UK house prices increased by 0.6% in August and annual house price growth increased to 5.6%, from 5.2% in July
Commenting on the figures, Robert Gardner, Nationwide’s Chief Economist, said: “UK house prices increased by 0.6% in August, resulting in a slight pickup in the annual rate of house price growth to 5.6%, from 5.2% in July, although this remains within the 3-6% range prevailing since early 2015.
“The pickup in price growth is somewhat at odds with signs that housing market activity has slowed in recent months. New buyer enquiries have softened as a result of the introduction of additional stamp duty on second homes in April and the uncertainty surrounding the EU referendum. The number of mortgages approved for house purchase fell to an eighteen-month low in July.
“However, the decline in demand appears to have been matched by weakness on the supply side of the market. Surveyors report that instructions to sell have also declined and the stock of properties on the market remains close to thirty-year lows. This helps to explain why the pace of house price growth has remained broadly stable.
Outlook for the housing market still clouded
“What happens next on the demand side will be determined, to a large extent, by the outlook for the labour market and confidence amongst prospective buyers.
“It is encouraging that the unemployment rate remained at a ten-year low in the three months to June, though labour market trends tend to lag developments in the wider economy. It is also positive that retail sales increased at a healthy rate in July, up almost 6% compared to the previous year, even though consumer confidence fell sharply during the month.
“However, business surveys suggest that the manufacturing, services and construction sectors all slowed sharply in July, and, if sustained, this is likely to have a negative impact on the labour market and household confidence.
“Most forecasters, including the Bank of England, expect the economy to show little growth over the remainder of the year. Indeed, these concerns prompted the Bank’s Monetary Policy Committee (MPC) to implement a range of stimulus measures at the start of August, which will provide support to economic activity and the housing market.
Monetary policy measures will provide some support for households and the housing market
“The MPC’s decision to lower UK interest rates from 0.5% to a new low of 0.25% will provide an immediate benefit to many mortgage borrowers, though for most the boost will be fairly modest.

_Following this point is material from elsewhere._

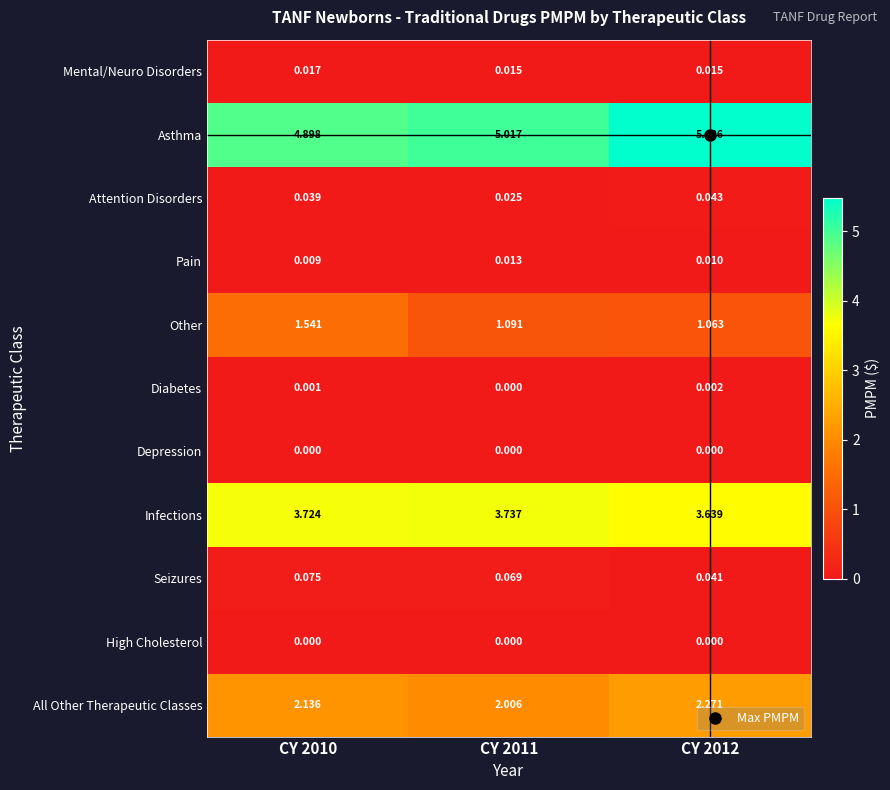

What is the greatest value displayed?

5.5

“The proportion of mortgage balances on variable rate products is lower than average at present (c.45% compared to an average of around 60% since 2001) and the typical saving from a 0.25% cut in interest rates is around £15 per month.
“The MPC’s stimulus measures will also provide indirect support to the housing market, and not just by boosting wider economic activity. For example, the decision to purchase an additional £60 billion of UK government bonds will put downward pressure on long-term interest rates which will, in turn, help to lower the cost of fixed-rate mortgages, which have already declined to new all-time lows.
“The creation of the new Term Funding Scheme is also important, as it means that lenders will have guaranteed access to low-cost funding from the Bank of England, which should help ensure the supply of credit is maintained.”